Few would be surprised today that power – the rate of energy consumption – looms as a key constraint in tomorrow’s high-performance computing (HPC) environment. But even as recently as 15 years ago “people weren’t that concerned about power, except in specific places,” says Hank Hoffmann, assistant professor of computer science at the University of Chicago.
That concern developed as HPC experts started to grasp the big numbers for the amount of power required to run the fastest computers. In exascale computing – performing a billion billion computations a second – the round number for power looks like about 20 megawatts (MW), a figure that creates two key stumbling blocks.
Problem No. 1 is simply providing that much power. As Hoffmann says, “That’s quite a load on the grid.” If a facility wanted to generate that power with, for instance, Honda’s biggest portable generators, it would take 2,000 of them. If designers aren’t careful, they could “build computers that consume more power than we could deliver to the facility,” Hoffmann explains. The question is: How do we handle that problem?
The simplest approach splits that power among a computer’s components. So just divide 20 million watts by the number of components, and then design them all to use that amount of power or less. This approach, though, “leaves lots of potential on the table,” Hoffmann says. “Some applications might need more of one resource than another.” So instead, the system should intelligently distribute power to optimize operation of applications the exascale computer is running. “The trick is that this is a really difficult problem.”

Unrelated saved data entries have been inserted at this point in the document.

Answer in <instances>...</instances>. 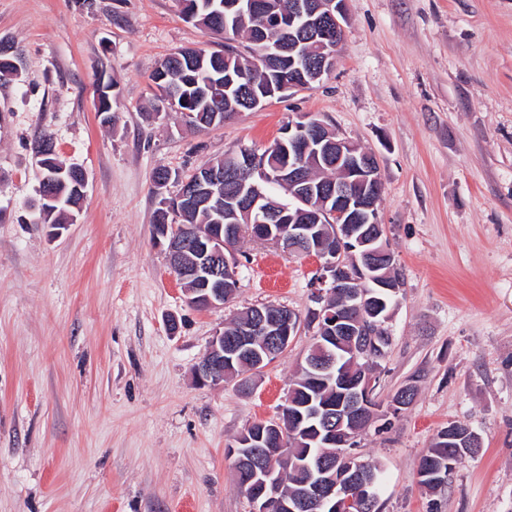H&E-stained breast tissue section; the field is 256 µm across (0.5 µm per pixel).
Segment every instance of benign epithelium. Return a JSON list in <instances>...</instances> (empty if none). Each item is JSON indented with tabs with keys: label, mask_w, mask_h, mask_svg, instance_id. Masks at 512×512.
Instances as JSON below:
<instances>
[{
	"label": "benign epithelium",
	"mask_w": 512,
	"mask_h": 512,
	"mask_svg": "<svg viewBox=\"0 0 512 512\" xmlns=\"http://www.w3.org/2000/svg\"><path fill=\"white\" fill-rule=\"evenodd\" d=\"M344 4L345 0H297L289 22L320 15L310 33L320 47L319 68L310 79L302 74L294 75L277 85V89L266 93L265 97L292 89H308L334 69L343 39ZM277 23L281 24L285 38L276 44L267 43L265 38L260 40L263 60L282 52L295 53L300 46V43L293 42L291 28L280 19ZM322 128L323 123L315 120L313 115L301 114L284 129L288 152L279 174L280 178L288 180L299 207L288 217V232L277 234L274 242L294 251L317 240L316 225L312 221L330 202H336V210L332 212L335 218L332 236L336 238V245L320 247L317 252L310 253L318 260L321 271L316 300L322 303V309L317 311V321L329 338L337 334L356 338L354 353L366 359L370 357L366 333L372 328H383L389 319V312L375 306L377 298L373 296L372 287L384 288L394 295L399 290V285H386L376 275L382 261L394 257L387 242L385 225L379 218L378 204L382 193L379 163L374 154L342 139L335 140L325 135ZM324 144L329 146L326 160L335 165L345 164L350 175L342 184L316 187L305 177L307 155ZM259 160L260 154L256 151L231 154L226 157L223 173L207 175L211 191L224 189L226 183L237 184L236 193L225 201L229 208L249 219L271 216L268 209L261 207L264 195L249 183L259 170ZM191 240L197 246L198 260L194 268L187 271L182 267L180 257L182 247ZM157 243L164 248L174 276L195 278L212 286L211 291L197 296L192 290L186 291V301L190 306L205 310L231 300L233 293L224 290V281L237 279L233 230H228L221 238L203 230L175 225L172 236L159 239ZM336 294L348 298L347 310H329V300ZM298 323V317L292 310L270 305L258 310L249 322L240 326L234 337L226 338L224 332L217 331L206 355L195 367L197 379L203 383L219 380V366L251 349V343L257 336L266 338L268 346L265 352L267 358H272L288 347L296 335ZM375 380V372L367 373L348 391L345 405L335 409L310 400L302 405L304 411H288V424L279 427L281 436L306 432L308 427L305 423L309 421L321 424L328 436H333L336 434L335 418L340 413L356 417L367 414ZM230 455L234 456L235 472L246 475L242 489L251 498L252 512H371L374 509L375 487L363 476L360 467L353 466L351 460L356 455L349 449L336 450L334 457L320 453L305 464L307 478L300 492L290 497L282 493L280 476L275 474V470L261 466L253 454L232 447Z\"/></svg>",
	"instance_id": "benign-epithelium-1"
}]
</instances>
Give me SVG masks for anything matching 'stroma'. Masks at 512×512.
Wrapping results in <instances>:
<instances>
[{
  "instance_id": "1",
  "label": "stroma",
  "mask_w": 512,
  "mask_h": 512,
  "mask_svg": "<svg viewBox=\"0 0 512 512\" xmlns=\"http://www.w3.org/2000/svg\"><path fill=\"white\" fill-rule=\"evenodd\" d=\"M334 70L314 89L195 131L147 119L149 74L182 47L224 48L179 0H0V512H250L227 447L277 418L318 330L315 259L244 239L232 301L187 304L152 234L168 195L207 160L263 151L297 114L374 152L379 216L401 284L376 373L385 404L355 453L383 469L382 512H512V0H347ZM116 86L114 125L95 88ZM52 135L88 178L58 236L25 206ZM287 307L299 328L255 377L193 369L238 311ZM483 447L436 491L419 461L448 424Z\"/></svg>"
}]
</instances>
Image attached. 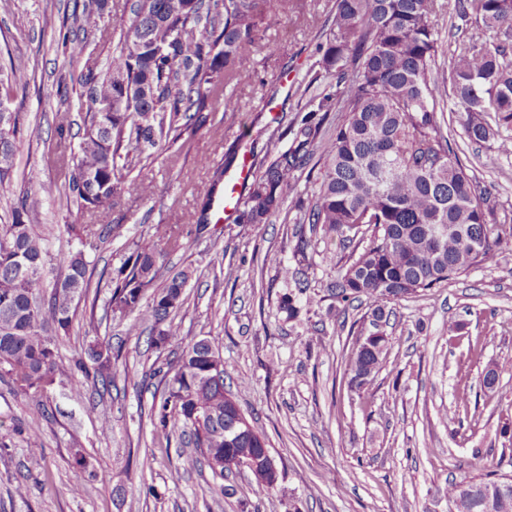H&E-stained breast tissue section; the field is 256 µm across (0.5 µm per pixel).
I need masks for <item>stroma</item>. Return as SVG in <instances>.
I'll list each match as a JSON object with an SVG mask.
<instances>
[{
	"label": "stroma",
	"instance_id": "obj_1",
	"mask_svg": "<svg viewBox=\"0 0 512 512\" xmlns=\"http://www.w3.org/2000/svg\"><path fill=\"white\" fill-rule=\"evenodd\" d=\"M457 0H436L442 46L434 74L446 77L459 43L482 35L465 21ZM134 0H106L98 27L72 19L75 0H0V64L23 59L22 78L0 84L23 135L14 173L0 183V224L25 202L35 223L55 228L48 247L77 250L64 230L90 225L101 239L86 259L94 273L117 272L137 248L156 245V229L178 237L151 289L189 271L186 304L173 315L184 341L207 338L219 346L231 391L249 422L266 438L280 477L272 494L236 471L223 483L194 463L184 427L170 417L156 432L151 405L163 387L151 366L150 321L130 334L131 316L111 313L108 291L79 302L58 353L71 359L90 343L121 347L119 371L108 393L76 397L74 377L57 375L33 398L0 377V512H448L449 481L512 476V372L486 387V372L512 360V155L486 163L484 146L470 142L456 121L453 95L438 111L470 176L489 194L503 239L494 257L469 273L391 303L384 331L386 360L364 390L349 387L347 360L358 336L370 330V303L336 301V271L363 252L369 234L353 240L313 230L304 215L324 167L311 160L265 224L209 221L197 229L198 195L211 166L227 155L269 164L286 151L310 104L335 93L338 78L318 65L335 0H291L259 26L252 63L210 100L209 120L192 137L131 146L124 184L104 214L80 209L63 188L83 135L87 79L104 74L124 40ZM86 44L71 60L64 36ZM70 136L59 141L58 113ZM56 191L41 193L44 184ZM120 224L118 238L103 237ZM307 288L296 318L280 309L294 284ZM42 448L31 455L30 435ZM88 464L80 495L69 491L75 453ZM28 485L18 496V480ZM233 494L221 492V484Z\"/></svg>",
	"mask_w": 512,
	"mask_h": 512
}]
</instances>
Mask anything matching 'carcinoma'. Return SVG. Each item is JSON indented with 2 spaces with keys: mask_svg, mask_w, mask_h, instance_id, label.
Returning <instances> with one entry per match:
<instances>
[{
  "mask_svg": "<svg viewBox=\"0 0 512 512\" xmlns=\"http://www.w3.org/2000/svg\"><path fill=\"white\" fill-rule=\"evenodd\" d=\"M267 2L135 0L126 38L139 42V52L123 44L85 102V131L68 172L78 206L91 212L112 207L123 182L119 160L131 144L175 141L207 123L211 95L249 67ZM460 8L481 20L488 38L459 44L449 78L438 83L431 76L439 53L435 0H336L320 65L327 74L342 71L349 61L355 65L349 87L337 98L344 117L320 141L328 100L309 110L288 150L254 176L236 209L238 224L266 223L282 208L295 172L317 154L324 158L325 175L307 223L346 239L366 224L373 227L369 247L338 271L335 297L339 303L369 299L374 328L387 322L391 302L481 266L501 245L486 198L444 131L437 98L451 91L471 142L489 144L496 155L512 154V143L499 139L494 128L512 122V0H463ZM102 9L103 0H83L74 20L95 27ZM203 13L215 15L204 32L197 30ZM132 82L139 85L138 96L124 101L121 89ZM21 134L20 113L12 112L0 123V182L11 172ZM227 169L213 167L201 191L202 223L224 190ZM436 224L452 231L434 240L428 229ZM65 231L83 246L97 247L84 225L67 224ZM50 234L32 223L23 201L13 208L11 222L0 224V373L26 395L44 394L68 370L80 375L75 395L88 388L100 395L109 391L120 349L100 344L68 366L57 351L76 316L75 301L104 286L111 312H141L152 322L150 345L161 358L155 372L166 378L160 403L153 406L158 425L166 429L173 414L181 419L212 477L224 480L231 473L224 466V422L240 405L224 389V377L208 372L211 358L220 357L218 347L200 339L177 354L169 350L180 341L171 315L186 301L188 273L170 277L144 308V289L156 279L164 250L138 249L117 277L102 273L94 284L84 251L54 257L47 247ZM387 342L384 336L371 345L356 343L349 358L351 387L372 381ZM497 483L511 487L496 494L487 511L483 490ZM466 486L463 492L461 484H448V495L463 497V512H512V477L469 480Z\"/></svg>",
  "mask_w": 512,
  "mask_h": 512,
  "instance_id": "1",
  "label": "carcinoma"
}]
</instances>
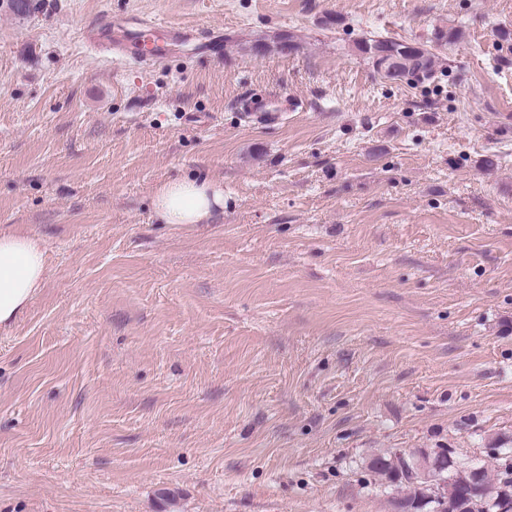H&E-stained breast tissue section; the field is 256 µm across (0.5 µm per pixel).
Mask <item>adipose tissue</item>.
Wrapping results in <instances>:
<instances>
[{"instance_id": "ef3b65f1", "label": "adipose tissue", "mask_w": 512, "mask_h": 512, "mask_svg": "<svg viewBox=\"0 0 512 512\" xmlns=\"http://www.w3.org/2000/svg\"><path fill=\"white\" fill-rule=\"evenodd\" d=\"M224 206V189L206 178L165 181L153 190L154 213L165 224L192 228ZM45 247L19 230H0V327L12 323L42 287Z\"/></svg>"}]
</instances>
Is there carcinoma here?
<instances>
[{"instance_id":"obj_1","label":"carcinoma","mask_w":512,"mask_h":512,"mask_svg":"<svg viewBox=\"0 0 512 512\" xmlns=\"http://www.w3.org/2000/svg\"><path fill=\"white\" fill-rule=\"evenodd\" d=\"M383 47L402 55L405 69L412 76L413 82L419 83L433 74L436 56L426 45L419 43L417 49L411 44L392 37L362 39L356 42L355 49L368 62L374 71L384 80L389 76L373 63L372 51ZM419 454L435 460L445 472L450 482L448 498L453 502V512H512V494L501 496V484L508 472L512 471V448H504L496 443L490 448L488 457L491 462L463 461L448 454V449L437 451H419ZM397 454L382 453L373 456L367 463V469L375 483L384 489L395 490L392 500H401L412 505L414 512H423L415 506L419 493L409 477L397 474L395 460Z\"/></svg>"}]
</instances>
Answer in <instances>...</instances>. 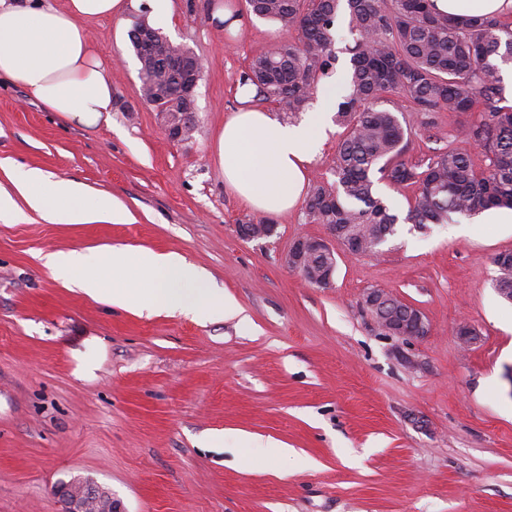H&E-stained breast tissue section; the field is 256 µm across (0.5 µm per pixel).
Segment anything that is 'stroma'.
I'll return each instance as SVG.
<instances>
[{"label":"stroma","instance_id":"obj_1","mask_svg":"<svg viewBox=\"0 0 512 512\" xmlns=\"http://www.w3.org/2000/svg\"><path fill=\"white\" fill-rule=\"evenodd\" d=\"M210 2L171 0L165 21L153 0H135L89 22L112 78V110L96 125L0 84V185L36 167L130 214L0 217V512H58L56 485L78 478L109 488L121 512H512V303L493 286L512 214L404 222L369 255L334 242L325 288L284 262L298 237L328 234L302 208L270 216V239L240 238L237 225L260 215L225 187L216 136L242 71L290 35L255 17L236 34L217 29ZM138 19L204 63L187 142L142 101L128 39ZM403 118L405 160L451 146L484 166L462 133L468 116ZM116 247L183 256L239 314L129 311L46 265L74 252L93 274ZM372 288L419 308L429 335H386L364 308ZM462 323L479 336L467 348Z\"/></svg>","mask_w":512,"mask_h":512}]
</instances>
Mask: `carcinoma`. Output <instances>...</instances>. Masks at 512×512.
<instances>
[{"mask_svg": "<svg viewBox=\"0 0 512 512\" xmlns=\"http://www.w3.org/2000/svg\"><path fill=\"white\" fill-rule=\"evenodd\" d=\"M247 6L256 18L296 33L295 40L252 58L240 76V85L254 89L253 100L289 118L308 108L339 61L338 18L353 40L345 47L349 61L335 115L346 130L336 154V183L310 189L304 201L309 222L336 225L340 238L362 243L367 255L393 237L399 223L376 190L379 182L416 189L405 217L411 224H446L454 216L512 208V105L502 104L501 75V65L512 63V25L435 13L430 0H247ZM144 28L168 41L140 20L129 33L137 56ZM163 62L141 64L142 86L159 98L161 111L180 112L182 103L165 95L177 75ZM394 97L404 112L471 115L465 136L480 146L485 168L456 148L418 163L404 160L408 127L388 108ZM495 263V287L512 289V258L501 254Z\"/></svg>", "mask_w": 512, "mask_h": 512, "instance_id": "carcinoma-1", "label": "carcinoma"}]
</instances>
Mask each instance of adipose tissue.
Wrapping results in <instances>:
<instances>
[{"label": "adipose tissue", "instance_id": "obj_1", "mask_svg": "<svg viewBox=\"0 0 512 512\" xmlns=\"http://www.w3.org/2000/svg\"><path fill=\"white\" fill-rule=\"evenodd\" d=\"M435 12L451 16L512 17V0H431ZM128 0H0V79L22 86L48 111L79 123L95 124L112 104L111 80L97 59L87 21L121 17ZM250 88L240 91L241 107L229 114L217 136L216 152L228 188L250 209L275 215L292 209L306 183V166L326 135L323 113L288 124L267 109L253 106ZM0 186V216L19 214L21 206L55 222L68 208L75 222L126 218L108 193L89 195L72 180H51L37 168L20 169ZM127 251L112 253L111 269L84 273L79 256L49 255L48 268L60 273L97 300L132 310L166 308L220 319L236 312L232 299L204 286V276L176 253L138 249L134 257L142 279L124 283L119 272Z\"/></svg>", "mask_w": 512, "mask_h": 512}]
</instances>
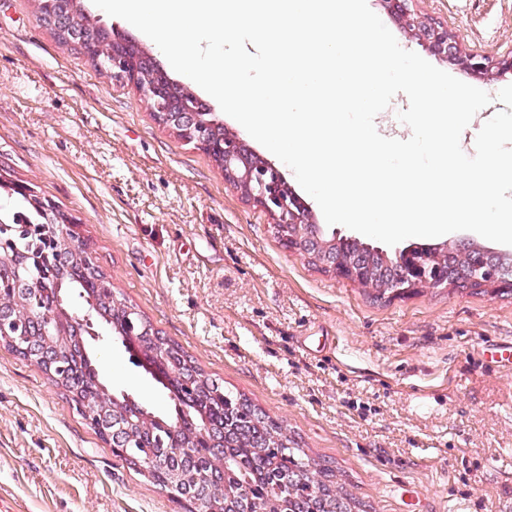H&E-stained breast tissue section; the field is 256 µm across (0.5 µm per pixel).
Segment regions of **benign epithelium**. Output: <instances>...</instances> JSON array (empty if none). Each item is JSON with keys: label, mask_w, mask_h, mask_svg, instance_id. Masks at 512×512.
Instances as JSON below:
<instances>
[{"label": "benign epithelium", "mask_w": 512, "mask_h": 512, "mask_svg": "<svg viewBox=\"0 0 512 512\" xmlns=\"http://www.w3.org/2000/svg\"><path fill=\"white\" fill-rule=\"evenodd\" d=\"M387 12L400 25L419 36L436 55L460 69L474 74H512V54L503 57L478 56L462 48L457 37L447 28L427 22L409 9L411 0H381ZM78 13L68 11L50 19L53 28L65 33V46H83L86 27L77 23ZM112 48V77L134 86L150 104L157 120L180 133L188 142L213 157L223 159L224 181L239 189L245 199L264 211L273 221L277 233L288 250L300 257L313 260L320 257V265L354 283H363L367 275L340 263L336 258V240L322 238V225L314 219L310 206L288 184L274 163L246 144L240 136L227 129L217 130L218 124L200 120L205 111L198 99L193 104L174 96L176 83L167 76L159 81L144 79L143 67L154 64L148 51L120 35L108 37L107 29L98 27V40L87 47L89 51ZM320 254H311V245ZM463 251L454 243H446L423 257H409L405 262L403 279L409 287L434 289L439 283L431 279V270L443 263L448 251ZM0 313H7L18 321L34 319L26 303L16 297L0 296Z\"/></svg>", "instance_id": "obj_1"}]
</instances>
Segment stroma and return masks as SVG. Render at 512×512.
I'll return each mask as SVG.
<instances>
[{
  "mask_svg": "<svg viewBox=\"0 0 512 512\" xmlns=\"http://www.w3.org/2000/svg\"><path fill=\"white\" fill-rule=\"evenodd\" d=\"M399 45L487 92L463 131L512 113V75L434 55L384 9ZM464 49L512 52V0H412ZM0 170L80 224L116 299L317 459L363 512H512V294L437 288L377 301L287 250L208 154L134 86L63 47L38 0H0ZM100 378L152 410L169 393L121 343L88 340ZM0 500L16 512H187L113 454L36 365L0 347Z\"/></svg>",
  "mask_w": 512,
  "mask_h": 512,
  "instance_id": "obj_1",
  "label": "stroma"
}]
</instances>
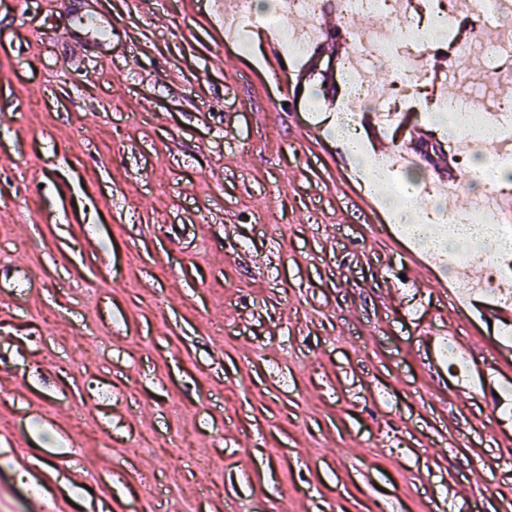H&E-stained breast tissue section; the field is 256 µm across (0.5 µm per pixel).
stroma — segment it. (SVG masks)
<instances>
[{"instance_id":"1","label":"stroma","mask_w":512,"mask_h":512,"mask_svg":"<svg viewBox=\"0 0 512 512\" xmlns=\"http://www.w3.org/2000/svg\"><path fill=\"white\" fill-rule=\"evenodd\" d=\"M246 40L212 0H0V512H512L500 322Z\"/></svg>"}]
</instances>
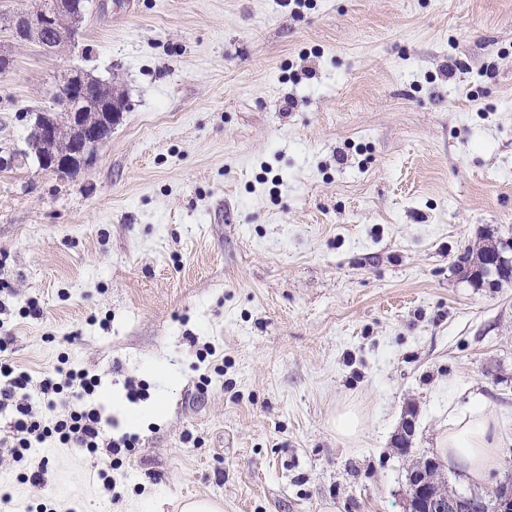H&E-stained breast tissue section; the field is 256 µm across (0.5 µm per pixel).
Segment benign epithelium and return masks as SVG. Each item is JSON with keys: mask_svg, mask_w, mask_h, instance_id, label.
Listing matches in <instances>:
<instances>
[{"mask_svg": "<svg viewBox=\"0 0 512 512\" xmlns=\"http://www.w3.org/2000/svg\"><path fill=\"white\" fill-rule=\"evenodd\" d=\"M85 19L83 0H51L48 5L9 18V27L16 40L34 42L48 54L58 52V44L77 40ZM70 80L68 89H60L61 106L30 113L31 139L29 148L40 169L68 175L89 166L97 157L99 148L112 133V125L128 108L126 97L108 93L94 97V112L98 116L86 118L87 112H75L71 101L90 92V78L79 70L63 72ZM74 135L73 152L65 159L52 150V144L63 134ZM434 466L427 458L421 467L408 475V512H467V507L479 494L470 497L450 496L442 501L432 495L426 473Z\"/></svg>", "mask_w": 512, "mask_h": 512, "instance_id": "benign-epithelium-1", "label": "benign epithelium"}]
</instances>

Hoffmann received a Department of Energy Early Career Research Program award this year to explore what he calls CALORIE: a constraint language and optimizing runtime for exascale power management. In essence, Hoffmann envisions a technique that lets scientists focus on the application while CALORIE takes care of the power.
To limit overall power consumption, computer designers might use components that operate at lower voltages, and those parts might be less reliable.
Under Hoffman’s approach, scientists provide high-level information about what their applications do. Using an elementary programming language, a scientist would describe the simulations. Hoffmann’s technique would extract information from that and use it to configure the supercomputer.
This concept of adjusting a computer system on the fly connects to Hoffmann’s concept of self-aware computing, which Scientific American named one of 10 “World Changing Ideas” in 2011. “A computer runs on a model, and self-aware computing lets it manipulate that model,” explains Hoffman, who developed the idea as a graduate student. “It can change its behavior as it is running.”
Likewise, CALORIE modifies a supercomputer’s power management. To make this technique work on many applications, Hoffmann uses control theory, tracking how resource use corresponds to power consumption and letting the operating system make changes as it runs.
Problem No. 1 contributes to problem No. 2: resilience. To limit overall power consumption, computer designers might use components that operate at lower voltages, and those parts might be less reliable. In addition, making components smaller can lead to more manufacturing defects or shorter life. On top of that, exascale software will be more complex than today’s codes. As Christian Engelmann, system software team task lead in the computer science research group at Oak Ridge National Laboratory, explains, “If you combine all of this, you must deal with more component failures and more software failures from the complexity.”
The computer must keep running despite these failures. That’s the goal of Engelmann’s resilience design patterns project, which also received a DOE Early Career Research Program award this year. Software engineers often use design patterns. “It’s something like a template,” Engelmann says, comparing it to a building’s architecture: “Every time an architect designs a new house, there will be a kitchen and bathroom and so on.” Likewise, solutions to coding types of computations include similar components. “We design a template to deal with the problem,” Engelmann says. “My idea is to develop different design patterns for resilience in high-performance computing.” For example, Engelmann and his colleagues are developing a Monte Carlo method, in which multiple simulations with random variables approximate the likelihood of various outcomes. Engelmann’s technique works even after a failure without restarting the simulation from an earlier point.
Although Engelmann’s overall method will require multiple templates, he expects to need only a limited number. “There will be a variety of templates for specific mechanisms or techniques, but a number of techniques will fit in the same template.”
It’s taken some time to develop the idea, Engelmann says. Object-oriented software, a concept developed in the 1990s, also uses design patterns. Software engineers later started applying the concept to parallel computing. Then “I got the idea that we might extend that to resilience design patterns,” Engelmann says.
He acknowledges that his approach is a little new and even a little risky. Nonetheless, he expects that his experience in developing individual mechanisms to solve problems can mature into developing design patterns. “I’ll build on top of what I’ve built in the past, but use the design-pattern concept.”
For Hoffmann and Engelmann, past experience promises to inform their projects on power and resilience for exascale computing. As Hoffmann predicts, “We are going to build computer systems that are so complicated that very few people can optimize them, so we need to make the machines intelligent to handle some of this, or we’ll have machines that are not useful.”